* Texto fornecido *
Naufragar é preciso?
Acontece que a língua não se muda por decreto; ela é a decorrência de uma evolução cultural
Começa a ser penoso para mim ler a imprensa portuguesa. Não falo da qualidade dos textos. Falo da ortografia deles. Que português é esse? Quem tomou de assalto a língua portuguesa (de Portugal) e a transformou numa versão abastardada da língua portuguesa (do Brasil)?
A sensação que tenho é que estive em coma profundo durante meses, ou anos. E, quando acordei, habitava já um planeta novo, onde as regras ortográficas que aprendi na escola foram destroçadas por vândalos extraterrestres que decidiram unilateralmente como devem escrever os portugueses.
Eis o Acordo Ortográfico, plenamente em vigor. Não aderi a ele: nesta Folha, entendo que a ortografia deve obedecer aos critérios do Brasil. Sou um convidado da casa e nenhum convidado começa a dar ordens aos seus anfitriões sobre o lugar das pratas e a moldura dos quadros. Questão de educação.
Em Portugal é outra história. E não deixa de ser hilariante a quantidade de articulistas que, no final dos seus textos, fazem uma declaração de princípios: “Por decisão do autor, o texto está escrito de acordo com a antiga ortografia”.
A esquizofrenia é total, e os jornais são hoje mantas de retalhos.
Há notícias, entrevistas ou reportagens escritas de acordo com as novas regras. As crônicas e os textos de opinião, na sua maioria, seguem as regras antigas. E depois existem zonas cinzentas, onde já ninguém sabe como escrever e mistura tudo: a nova ortografia com a velha e até, em certos casos, uma ortografia imaginária.
A intenção dos pais do Acordo Ortográfico era unificar a língua. Resultado: é o desacordo total com todo mundo a disparar para todos os lados. Como foi isso possível?

* Instrução dada 1 *
Reproduza sem nenhuma alteração as linhas dos registros desde a que contém "genus: Fagus" até o fim dos registros, com as duas extremidades incluídas.
O texto e os registros não têm qualquer relação entre si.

* Bloco de dados *

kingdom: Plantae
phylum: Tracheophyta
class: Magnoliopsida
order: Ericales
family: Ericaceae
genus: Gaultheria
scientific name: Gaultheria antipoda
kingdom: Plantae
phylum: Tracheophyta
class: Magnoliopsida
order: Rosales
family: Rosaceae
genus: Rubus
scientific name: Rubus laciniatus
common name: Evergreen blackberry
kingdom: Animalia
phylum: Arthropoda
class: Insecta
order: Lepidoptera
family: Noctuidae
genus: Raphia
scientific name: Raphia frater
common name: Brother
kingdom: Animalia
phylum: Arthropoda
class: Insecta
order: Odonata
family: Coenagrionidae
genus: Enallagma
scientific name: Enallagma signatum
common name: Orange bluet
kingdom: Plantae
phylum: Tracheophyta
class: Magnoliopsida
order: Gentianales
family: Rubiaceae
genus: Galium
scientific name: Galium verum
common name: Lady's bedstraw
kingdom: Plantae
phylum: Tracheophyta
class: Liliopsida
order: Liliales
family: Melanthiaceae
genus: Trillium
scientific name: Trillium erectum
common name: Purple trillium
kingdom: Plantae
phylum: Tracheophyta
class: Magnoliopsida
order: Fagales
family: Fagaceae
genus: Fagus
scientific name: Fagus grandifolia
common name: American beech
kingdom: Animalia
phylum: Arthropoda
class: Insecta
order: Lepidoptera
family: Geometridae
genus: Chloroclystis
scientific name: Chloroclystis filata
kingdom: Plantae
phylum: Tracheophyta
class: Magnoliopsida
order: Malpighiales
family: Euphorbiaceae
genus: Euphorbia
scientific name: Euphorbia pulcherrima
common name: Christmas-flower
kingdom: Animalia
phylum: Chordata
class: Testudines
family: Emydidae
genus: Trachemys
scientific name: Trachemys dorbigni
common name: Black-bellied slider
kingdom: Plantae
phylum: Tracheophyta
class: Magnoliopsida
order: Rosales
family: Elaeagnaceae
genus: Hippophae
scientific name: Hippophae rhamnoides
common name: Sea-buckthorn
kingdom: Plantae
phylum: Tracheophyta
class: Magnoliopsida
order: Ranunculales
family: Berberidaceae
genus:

* Instrução dada 2 *
Responda com base no texto sobre o Acordo Ortográfico:
(a) A que critérios deve obedecer a ortografia nos textos escritos para a Folha?
(b) Que regras seguem, na sua maioria, as crônicas e os textos de opinião nos jornais portugueses?
(c) Qual era a intenção dos pais do Acordo Ortográfico?

* Resposta escrita 1 *
genus: Fagus
scientific name: Fagus grandifolia
common name: American beech
kingdom: Animalia
phylum: Arthropoda
class: Insecta
order: Lepidoptera
family: Geometridae
genus: Chloroclystis
scientific name: Chloroclystis filata
kingdom: Plantae
phylum: Tracheophyta
class: Magnoliopsida
order: Malpighiales
family: Euphorbiaceae
genus: Euphorbia
scientific name: Euphorbia pulcherrima
common name: Christmas-flower
kingdom: Animalia
phylum: Chordata
class: Testudines
family: Emydidae
genus: Trachemys
scientific name: Trachemys dorbigni
common name: Black-bellied slider
kingdom: Plantae
phylum: Tracheophyta
class: Magnoliopsida
order: Rosales
family: Elaeagnaceae
genus: Hippophae
scientific name: Hippophae rhamnoides
common name: Sea-buckthorn
kingdom: Plantae
phylum: Tracheophyta
class: Magnoliopsida
order: Ranunculales
family: Berberidaceae
genus:

* Resposta escrita 2 *
(a) Aos critérios do Brasil.
(b) As regras antigas.
(c) Unificar a língua.